Data security and encryption – the basic principles of encryption and its evolution through the computer age. The types of encryption method that are applied in modern software applications including symmetric and asymmetric methods, limitations of these methods and how appropriate methods can be selected for a given application. The reasons why encryption (classic encryption methods and modern algorithms) can be weak and/or compromised.

The module also addresses the impact that cybersecurity incidents has on society and business, and the ethics associated with certain branches of cybersecurity.

This module provides an introduction to artificial intelligence (AI) for engineers who are curious about AI. The module considers what AI is, what it is used for and why it is used in engineering. The module avoids the mathematics of the subject and instead focusses on the concepts and application of AI in the context of AI as an engineering tool.

The module introduces the core concepts of AI (what is meant by AI, machine learning and deep learning), supervised vs unsupervised learning and examples of AI applied in engineering. This is then followed by a closer look at supervised learning and the data source/type requirements of AI. The core concepts will be reinforced through a number of case studies arising out of the field of electrical and electronic engineering for example intelligent manufacturing, autonomous robotics, computer vision and energy optimisation.

The module will consider the challenges associated with current AI and explore issues related to ethics and bias.

Selected topics from the field of artificial intelligence with particular focus on the interface with electronic systems.

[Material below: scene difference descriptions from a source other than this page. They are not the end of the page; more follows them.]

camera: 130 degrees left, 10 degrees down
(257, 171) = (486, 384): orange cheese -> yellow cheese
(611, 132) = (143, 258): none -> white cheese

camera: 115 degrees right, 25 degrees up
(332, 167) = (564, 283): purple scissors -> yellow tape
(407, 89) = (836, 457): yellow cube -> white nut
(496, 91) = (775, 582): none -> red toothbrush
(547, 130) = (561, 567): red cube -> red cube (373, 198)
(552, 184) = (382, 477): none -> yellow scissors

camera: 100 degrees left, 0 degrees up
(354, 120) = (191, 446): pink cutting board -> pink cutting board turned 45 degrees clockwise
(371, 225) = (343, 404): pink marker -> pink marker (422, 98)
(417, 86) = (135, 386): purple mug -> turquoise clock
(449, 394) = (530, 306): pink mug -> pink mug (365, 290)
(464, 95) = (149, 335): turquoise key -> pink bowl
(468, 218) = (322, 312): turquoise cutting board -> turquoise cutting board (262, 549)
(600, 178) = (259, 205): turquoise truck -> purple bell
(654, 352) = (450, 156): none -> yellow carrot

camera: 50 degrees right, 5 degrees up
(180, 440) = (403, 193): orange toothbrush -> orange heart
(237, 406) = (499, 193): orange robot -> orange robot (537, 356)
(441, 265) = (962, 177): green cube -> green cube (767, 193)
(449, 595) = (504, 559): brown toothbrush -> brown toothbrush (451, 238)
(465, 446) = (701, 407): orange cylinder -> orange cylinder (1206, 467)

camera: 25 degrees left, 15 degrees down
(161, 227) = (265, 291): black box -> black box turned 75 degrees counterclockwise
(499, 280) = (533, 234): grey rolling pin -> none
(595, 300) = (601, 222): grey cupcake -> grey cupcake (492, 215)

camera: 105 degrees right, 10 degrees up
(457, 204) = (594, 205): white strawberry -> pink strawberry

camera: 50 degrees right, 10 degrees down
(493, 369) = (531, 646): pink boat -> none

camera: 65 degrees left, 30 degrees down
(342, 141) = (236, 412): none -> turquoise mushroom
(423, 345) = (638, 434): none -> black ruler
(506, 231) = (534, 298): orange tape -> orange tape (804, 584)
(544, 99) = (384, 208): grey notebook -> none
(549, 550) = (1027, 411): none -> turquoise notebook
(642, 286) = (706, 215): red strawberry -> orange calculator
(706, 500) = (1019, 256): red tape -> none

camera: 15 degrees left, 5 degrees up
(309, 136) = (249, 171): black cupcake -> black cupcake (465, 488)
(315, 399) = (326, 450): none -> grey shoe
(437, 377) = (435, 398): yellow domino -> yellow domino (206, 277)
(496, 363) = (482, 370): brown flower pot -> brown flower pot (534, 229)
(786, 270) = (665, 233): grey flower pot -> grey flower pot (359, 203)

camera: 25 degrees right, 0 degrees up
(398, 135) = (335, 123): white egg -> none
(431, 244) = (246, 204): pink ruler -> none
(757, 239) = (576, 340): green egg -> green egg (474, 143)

This module is an introduction to the operation of modern digital communication systems. Topics covered include:

• communication systems
• information content and channel capacity
• digital modulation techniques
• data compression techniques
• error-correcting and line coding techniques
• digital signal regeneration techniques
• system examples, telephone, digital television and CD technologies

Architectures for embedded systems; the operation of a microcontroller and its programming; assembly language directives and instructions; the interfacing of microcontrollers; embedded peripherals and interrupts; communications protocols used in embedded computing; introduction to larger scale embedded systems.

The module introduces both the syntax and application of HDL for the design of modern electronics. That would typically cover Xilinx, Mentor Graphics, and combinational and sequential circuits design.

To provide knowledge of the fundamentals of mobile communications and its application to real systems. Typical subjects might be 3rd and 4th generation systems, OFDM and MIMO and how 5th generation systems are likely to develop.

Optics and photonics technology is used widely in modern life, this module starts with the basics of light and how we can manipulate it with optical components, building up to a practical understanding of optical systems. It covers the design of optical systems and the types of sources and detectors that can be used. Applications cover material processing, bio-photonics and optical imaging.

This module introduced the main concepts related to optical devices, systems and networks. Topics typically include characteristics of optical fibres and a range of active and passive optical devices such as for example transmitters, detectors, amplifiers, multiplexers, filters and couplers.

This module gives and Introduction to fundamentals of robotics, and introduces students to: Direct Kinematics, Inverse Kinematics, Workspace analysis and specifying appropriate robotic manipulators for industrial processes.

This module covers a selection of topics where information is acquired from sensors and subsequently electronically processed. Applications will typically include, optical, acoustic, non-destructive evaluation, medical and bio-photonics.

This module introduces typical analytical, computational and experimental tools used in the study of Radio Frequency (RF) and high frequency devices and systems. This module will detail the fundamentals of electromagnetic wave propagation and typical RF devices such as antennas, antenna arrays, amplifiers, mixers and metal wave guides.

The ability to design and implement a complete IT system (networking and systems) for various size organisations.